Sure enough, bitcoin plummeted that afternoon, as cryptocurrency prices are liable to do.

Coinbase has remained one of the biggest exchanges for buying and selling crypto—making it an $8 billion business, at last valuation. Despite increased wariness of overvalued unicorns after recent high-profile flameouts, CEO Brian Armstrong said last month that Coinbase has actually turned a profit three years running. But Coinbase’s fortunes, built around the fees users pay for trading, remain closely tied to rollicking price of bitcoin, and to a lesser extent the nearly two dozen other tokens it supports. Profitable, yes, but precarious.

So today Coinbase will begin offering a service, known as staking, that it hopes will convince users to stick around even when prices aren’t spiking. Under the new system, if you hold particular cryptocurrencies in your Coinbase account, you’ll receive set returns independent of market fluctuations. Coinbase is starting with a coin called Tezos.

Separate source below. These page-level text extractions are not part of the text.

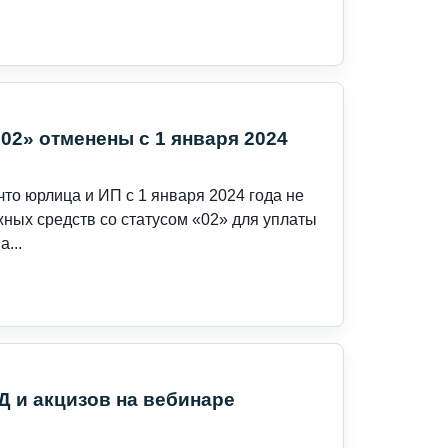
02» отменены с 1 января 2024
то юрлица и ИП с 1 января 2024 года не
ных средств со статусом «02» для уплаты
...
 и акцизов на вебинаре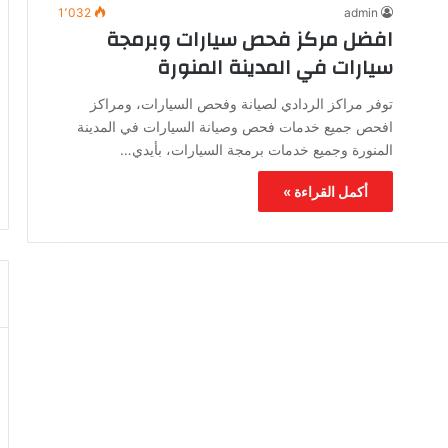
1٬032
admin
افضل مركز فحص سيارات وبرمجة
سيارات في المدينة المنورة
توفر مراكز الردادي لصيانة وفحص السيارات، ومراكز
افحص جميع خدمات فحص وصيانة السيارات في المدينة
المنورة وجميع خدمات برمجة السيارات، بأيدي…
أكمل القراءة »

The returns—roughly five percent to start—come in the form of tokens that Coinbase receives for participating in the network that keeps the Tezos blockchain secure. Similar to how new bitcoin are distributed based on how much computing power is contributed to network, Tezos doles out new coins based on how many coins each participant has “staked.”

Basically, it’s interest. Just don’t call it that. Coinbase prefers the ersatz term “staking rewards.” That distinction is rooted in regulatory questions. While staking has become a common choice for newer coins, it’s unclear where the process falls under investing rules. Because of those concerns, staking was made available to wealthy investors in March, but held back from ordinary Coinbase users until now. The company says it now feels confident that it has worked out an arrangement that falls within the SEC’s good graces. Coinbase is the first major exchange to open up staking to all US customers.

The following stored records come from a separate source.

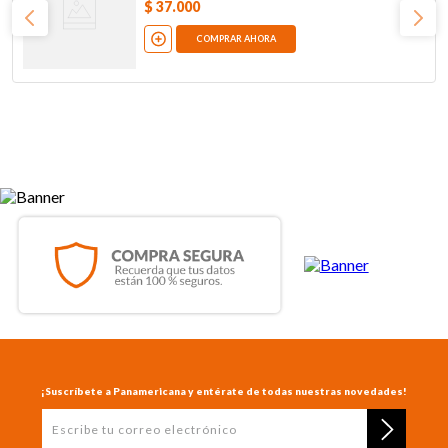
$
37
.
000
COMPRAR AHORA
¡Suscríbete a Panamericana y entérate de todas nuestras novedades!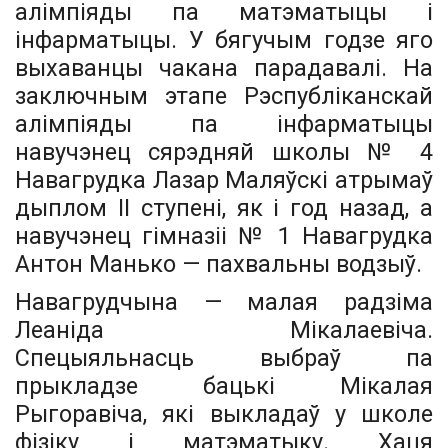
алімпіяды па матэматыцы і
інфарматыцы. У бягучым годзе яго
выхаванцы чакана парадавалі. На
заключным этапе Рэс­публіканскай
алімпіяды па інфарматыцы
навучэнец сярэдняй школы № 4
Навагрудка Лазар Маляўскі атрымаў
дыплом II ступені, як і год назад, а
навучэнец гімназіі № 1 Навагрудка
Антон Манько — пахвальны водзыў.
Навагрудчына — малая радзіма
Леаніда Мікалаевіча.
Спецыяльнасць выбраў па
прыкладзе бацькі Мікалая
Рыгоравіча, які выкладаў у школе
фізіку і матэматыку. Хаця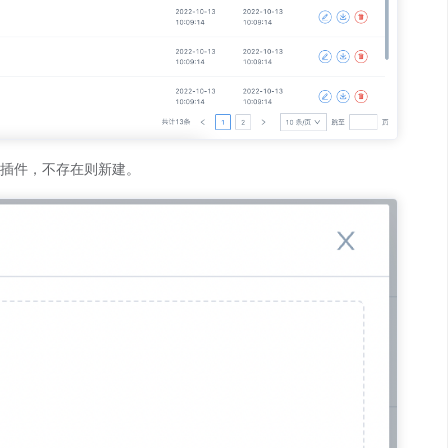
的插件，不存在则新建。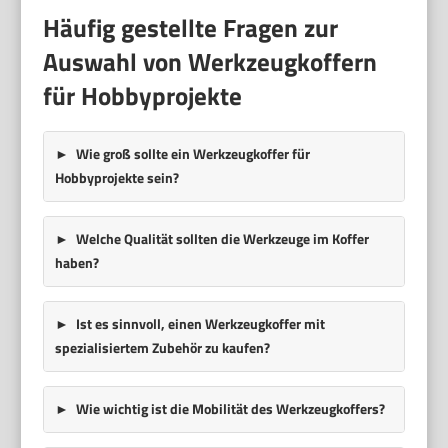
Häufig gestellte Fragen zur
Auswahl von Werkzeugkoffern
für Hobbyprojekte
Wie groß sollte ein Werkzeugkoffer für
Hobbyprojekte sein?
Welche Qualität sollten die Werkzeuge im Koffer
haben?
Ist es sinnvoll, einen Werkzeugkoffer mit
spezialisiertem Zubehör zu kaufen?
Wie wichtig ist die Mobilität des Werkzeugkoffers?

Rhetorical contortions aside, Coinbase bills staking as a step in the direction of looking more like a bank, with the diverse revenue sources they enjoy. That includes generating fees from custodying assets and facilitating lending and consumer payments. “We’re just doing it in our own crypto way,” Choi says.

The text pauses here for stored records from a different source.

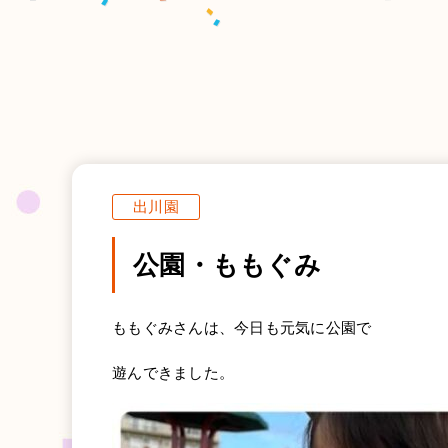
出川園
公園・ももぐみ
ももぐみさんは、今日も元気に公園で
遊んできました。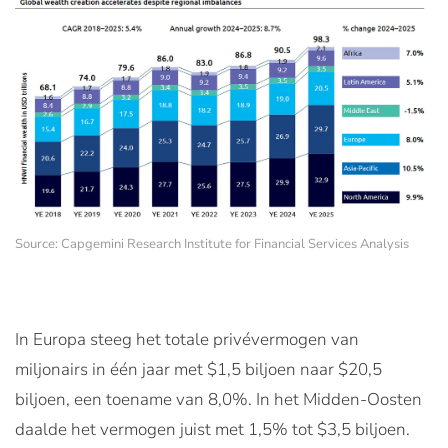
Source: Capgemini Research Institute for Financial Services Analysis
In Europa steeg het totale privévermogen van
miljonairs in één jaar met $1,5 biljoen naar $20,5
biljoen, een toename van 8,0%. In het Midden-Oosten
daalde het vermogen juist met 1,5% tot $3,5 biljoen.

Beyond the risks of depending on bitcoin prices for revenue, the company faces growing competition. “They’re fighting a two-front battle,” says John Sedunov, a professor of finance at Villanova University. Coinbase has been seen as uniquely approachable in an industry known for shady actors. But others now compete for that mantle. Rival exchanges like Binance have grown in the US, and there are now a raft of startups that specialize in safe offline storage for your crypto coins. New offerings from the legacy world of finance, like Bakkt, which shares a common owner with the New York Stock Exchange, and Fidelity Digital Assets, are also entering the fray with existing financial relationships and trusted brands. “If I’m thinking about who I trust, do I trust JP Morgan to be the custodian of my cryptocurrency or a website that’s been operating for a few years?” Sedunov asks.

Sedunov says it’s no surprise to see big exchanges getting into edgier aspects of crypto that legacy businesses won’t yet touch. It’s a familiar playbook. During the so-called “crypto winter,” the long period of low prices after the 2017 bitcoin boom, a common way for exchanges to bolster bottom lines was to add more esoteric coins for trading. Tezos, listed on the exchange this August, is one of Coinbase’s newest additions.